(Task inputs)

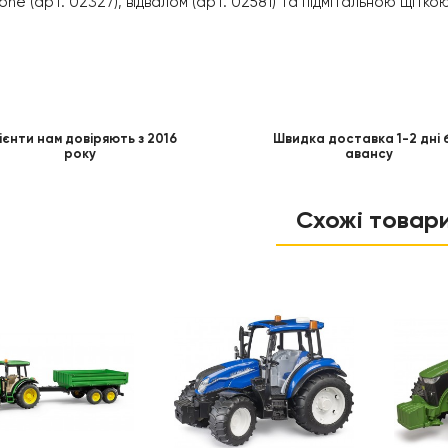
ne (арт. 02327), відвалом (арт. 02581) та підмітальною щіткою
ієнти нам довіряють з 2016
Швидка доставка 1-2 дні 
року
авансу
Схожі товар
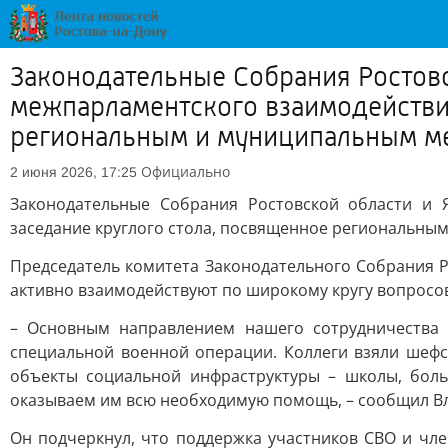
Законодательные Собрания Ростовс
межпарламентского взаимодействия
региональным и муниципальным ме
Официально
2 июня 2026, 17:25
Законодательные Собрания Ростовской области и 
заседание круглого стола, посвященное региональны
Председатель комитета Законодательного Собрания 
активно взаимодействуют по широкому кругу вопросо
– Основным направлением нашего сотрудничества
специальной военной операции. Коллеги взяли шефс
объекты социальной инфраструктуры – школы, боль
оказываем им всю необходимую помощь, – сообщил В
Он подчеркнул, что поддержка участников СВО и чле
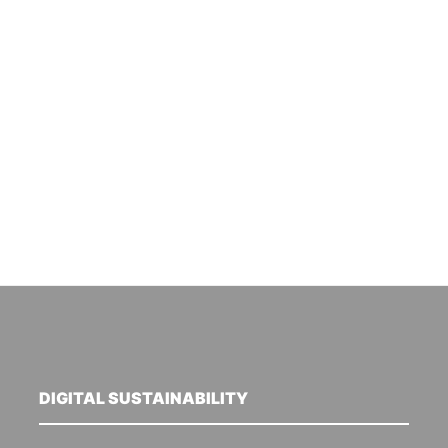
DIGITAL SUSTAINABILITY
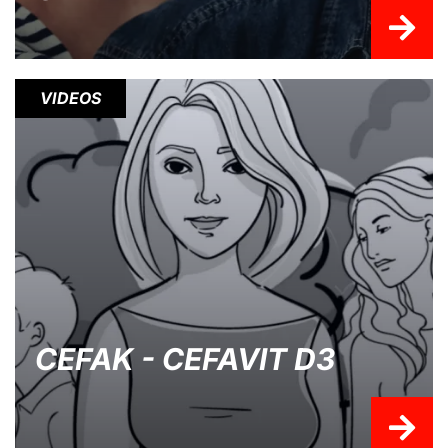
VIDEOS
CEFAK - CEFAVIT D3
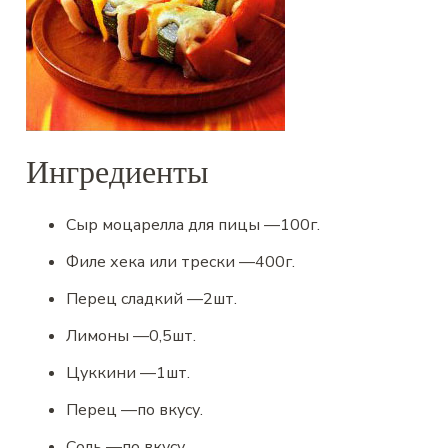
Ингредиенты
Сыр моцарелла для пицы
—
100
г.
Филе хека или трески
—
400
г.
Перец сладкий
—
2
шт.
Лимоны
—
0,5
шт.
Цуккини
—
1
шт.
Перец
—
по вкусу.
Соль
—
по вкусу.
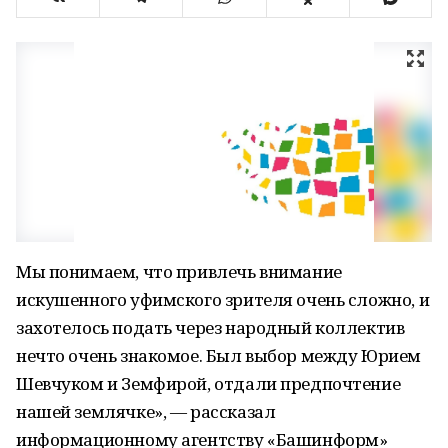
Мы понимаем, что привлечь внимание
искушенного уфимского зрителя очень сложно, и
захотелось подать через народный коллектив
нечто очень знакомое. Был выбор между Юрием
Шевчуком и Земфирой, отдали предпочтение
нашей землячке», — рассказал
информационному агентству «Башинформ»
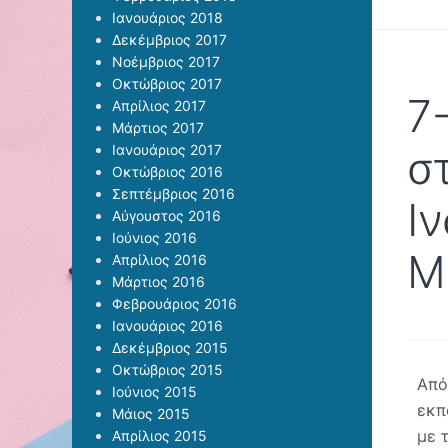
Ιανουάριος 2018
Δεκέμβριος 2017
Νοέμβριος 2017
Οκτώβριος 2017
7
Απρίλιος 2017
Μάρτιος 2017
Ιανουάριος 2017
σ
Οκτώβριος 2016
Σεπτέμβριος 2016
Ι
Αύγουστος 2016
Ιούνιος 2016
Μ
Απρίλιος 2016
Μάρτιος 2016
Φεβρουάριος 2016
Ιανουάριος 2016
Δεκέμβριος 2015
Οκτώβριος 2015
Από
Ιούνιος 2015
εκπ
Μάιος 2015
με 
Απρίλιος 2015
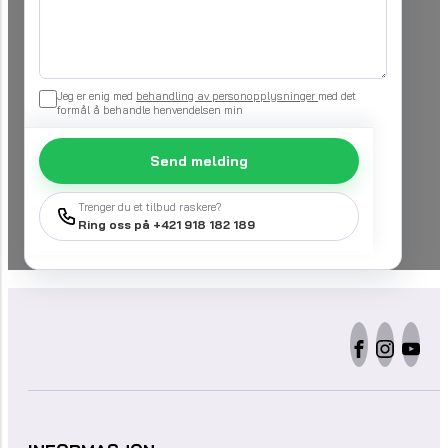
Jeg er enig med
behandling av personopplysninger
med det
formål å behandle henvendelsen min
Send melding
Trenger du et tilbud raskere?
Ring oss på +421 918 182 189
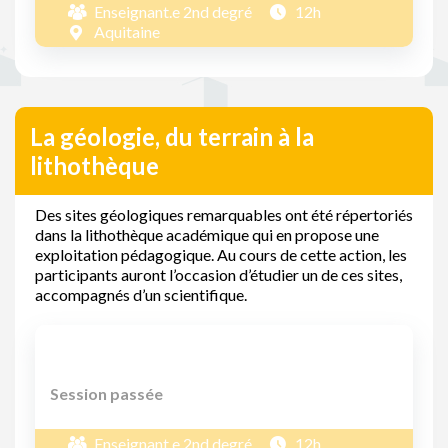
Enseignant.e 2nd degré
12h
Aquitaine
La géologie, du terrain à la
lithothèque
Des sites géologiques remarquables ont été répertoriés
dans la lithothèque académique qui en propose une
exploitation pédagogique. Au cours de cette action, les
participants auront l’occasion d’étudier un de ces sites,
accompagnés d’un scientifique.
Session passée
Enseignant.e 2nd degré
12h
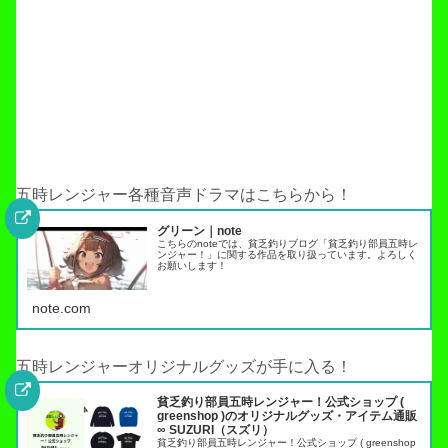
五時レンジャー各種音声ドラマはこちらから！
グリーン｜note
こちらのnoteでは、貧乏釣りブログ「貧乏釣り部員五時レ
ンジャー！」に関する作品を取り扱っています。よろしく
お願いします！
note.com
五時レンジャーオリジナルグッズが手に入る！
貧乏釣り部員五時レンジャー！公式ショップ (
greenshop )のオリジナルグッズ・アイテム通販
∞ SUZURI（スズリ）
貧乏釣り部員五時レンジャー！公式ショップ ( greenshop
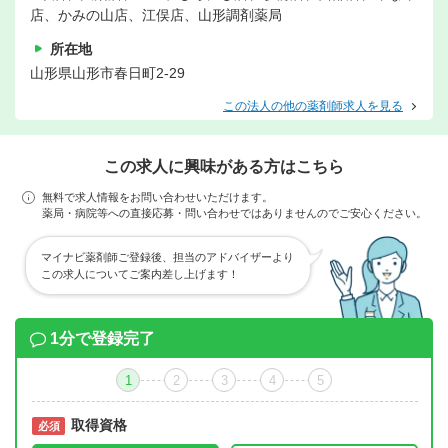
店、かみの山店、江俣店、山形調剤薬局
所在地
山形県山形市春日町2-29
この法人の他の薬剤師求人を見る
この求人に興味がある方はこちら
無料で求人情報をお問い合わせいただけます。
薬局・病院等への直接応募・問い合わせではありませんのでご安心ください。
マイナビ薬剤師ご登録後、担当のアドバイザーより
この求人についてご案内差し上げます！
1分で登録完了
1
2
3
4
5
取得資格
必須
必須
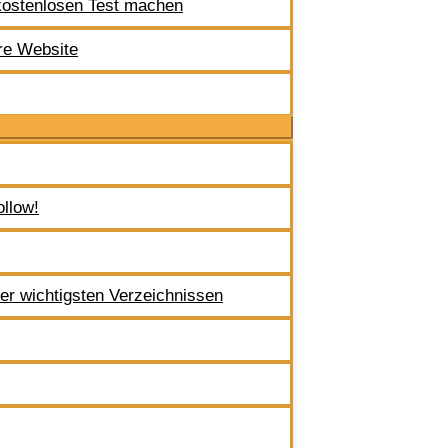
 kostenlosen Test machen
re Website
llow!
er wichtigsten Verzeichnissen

(End Task inputs)

Exercise brief: Set down the records exactly, without the pictures.

Solution for this problem:
ne (арт. 02327), відвалом (арт. 02581) та підмітальною щіткою
ієнти нам довіряють з 2016
Швидка доставка 1-2 дні 
року
авансу
Схожі товар
Законодательные Собрания Ростовс
межпарламентского взаимодействия
региональным и муниципальным ме
Официально
2 июня 2026, 17:25
Законодательные Собрания Ростовской области и 
заседание круглого стола, посвященное региональны
Председатель комитета Законодательного Собрания 
активно взаимодействуют по широкому кругу вопросо
– Основным направлением нашего сотрудничества
специальной военной операции. Коллеги взяли шефс
объекты социальной инфраструктуры – школы, боль
оказываем им всю необходимую помощь, – сообщил В
Он подчеркнул, что поддержка участников СВО и чле
DIGITAL SUSTAINABILITY
VIDEOS
CEFAK - CEFAVIT D3
Ингредиенты
Сыр моцарелла для пицы
—
100
г.
Филе хека или трески
—
400
г.
Перец сладкий
—
2
шт.
Лимоны
—
0,5
шт.
Цуккини
—
1
шт.
Перец
—
по вкусу.
Соль
—
по вкусу.
Мы понимаем, что привлечь внимание
искушенного уфимского зрителя очень сложно, и
захотелось подать через народный коллектив
нечто очень знакомое. Был выбор между Юрием
Шевчуком и Земфирой, отдали предпочтение
нашей землячке», — рассказал
информационному агентству «Башинформ»
Ιανουάριος 2018
Δεκέμβριος 2017
Νοέμβριος 2017
Οκτώβριος 2017
7
Απρίλιος 2017
Μάρτιος 2017
Ιανουάριος 2017
σ
Οκτώβριος 2016
Σεπτέμβριος 2016
Ι
Αύγουστος 2016
Ιούνιος 2016
Μ
Απρίλιος 2016
Μάρτιος 2016
Φεβρουάριος 2016
Ιανουάριος 2016
Δεκέμβριος 2015
Οκτώβριος 2015
Από
Ιούνιος 2015
εκπ
Μάιος 2015
με 
Απρίλιος 2015
Jeg er enig med
behandling av personopplysninger
med det
formål å behandle henvendelsen min
Send melding
Trenger du et tilbud raskere?
Ring oss på +421 918 182 189
Enseignant.e 2nd degré
12h
Aquitaine
La géologie, du terrain à la
lithothèque
Des sites géologiques remarquables ont été répertoriés
dans la lithothèque académique qui en propose une
exploitation pédagogique. Au cours de cette action, les
participants auront l’occasion d’étudier un de ces sites,
accompagnés d’un scientifique.
Session passée
Enseignant.e 2nd degré
12h
五時レンジャー各種音声ドラマはこちらから！
グリーン｜note
こちらのnoteでは、貧乏釣りブログ「貧乏釣り部員五時レ
ンジャー！」に関する作品を取り扱っています。よろしく
お願いします！
note.com
五時レンジャーオリジナルグッズが手に入る！
貧乏釣り部員五時レンジャー！公式ショップ (
greenshop )のオリジナルグッズ・アイテム通販
∞ SUZURI（スズリ）
貧乏釣り部員五時レンジャー！公式ショップ ( greenshop
店、かみの山店、江俣店、山形調剤薬局
所在地
山形県山形市春日町2-29
この法人の他の薬剤師求人を見る
この求人に興味がある方はこちら
無料で求人情報をお問い合わせいただけます。
薬局・病院等への直接応募・問い合わせではありませんのでご安心ください。
マイナビ薬剤師ご登録後、担当のアドバイザーより
この求人についてご案内差し上げます！
1分で登録完了
1
2
3
4
5
取得資格
必須
必須
 kostenlosen Test machen
re Website
llow!
er wichtigsten Verzeichnissen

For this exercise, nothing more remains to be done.